THE TASK:
Shorten the paragraph that begins "In the absence of a complete picture" in the article on IT portfolio management at KTH to one sentence, keeping its main facts.

PROVIDED PASSAGE:
A man in front of a screen and a whiteboard.
Hans Wohlfarth, Head of IT, coordinates the development work, according to a new model - so-called portfolio management . (Photo: Fredrik Persson)
Published Jan 18, 2022

You can have any number of IT-systems that are as good as any you could ask for in an organisation. But that will be of little benefit if IT development as a whole is not managed in a long-term, coordinated and systematic way.
This is one of the fundamental thoughts behind the newly resolved portfolio management of IT development that should make the direction and prioritisation of digitalisation at KTH that much easier and give it further momentum.

“By obtaining a complete picture of which different projects and needs there are in the organisation, we can more easily see where we should develop, discontinue, and coordinate development, and what the possible bottlenecks are,” says Hans Wohlfarth, Head of IT at KTH with responsibility for coordinating portfolio management.

Changing the way you work

In the absence of a complete picture, in a large and multifaceted organisation such as KTH, different systems can be developed for users without being synchronised with each other. This can make usage more difficult and in the worst instance, it will also be a waste of resources.

Three persons having a conversation.
Hans Wohlfarth, Josefin Fransson and Johannes Bidel at IT. (Photo: Fredrik Persson)

“Support should be based on needs and know-how. Rather than being a kind of box that sits alongside the main systems, digitalisation is a pure operational development of the ways in which we work and our support functions,” says Wohlfarth.

Over time, this will influence the way KTH employees will work in the future.

“You could say that we aim to lay the foundations for and building a new flow oriented way of working where everyone who is involved in a system or a project work together. Fewer downpipes and more cross-function work is the idea,” says Wohlfarth.

INFORMATION SHOWN:

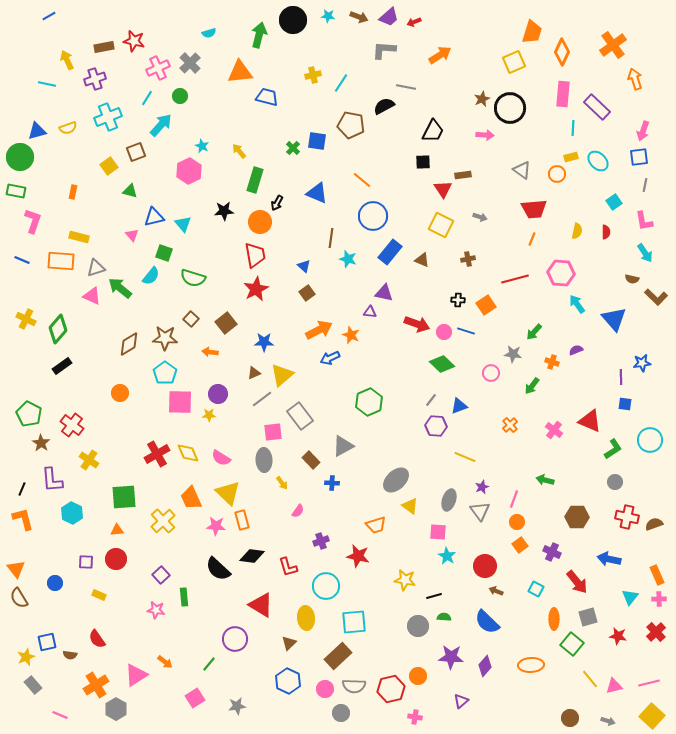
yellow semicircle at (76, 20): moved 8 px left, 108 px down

EXERCISE SOLUTION:
Without a complete picture, a large, multifaceted organization like KTH may develop systems for users that are not synchronized with each other, which can make usage harder and, at worst, waste resources.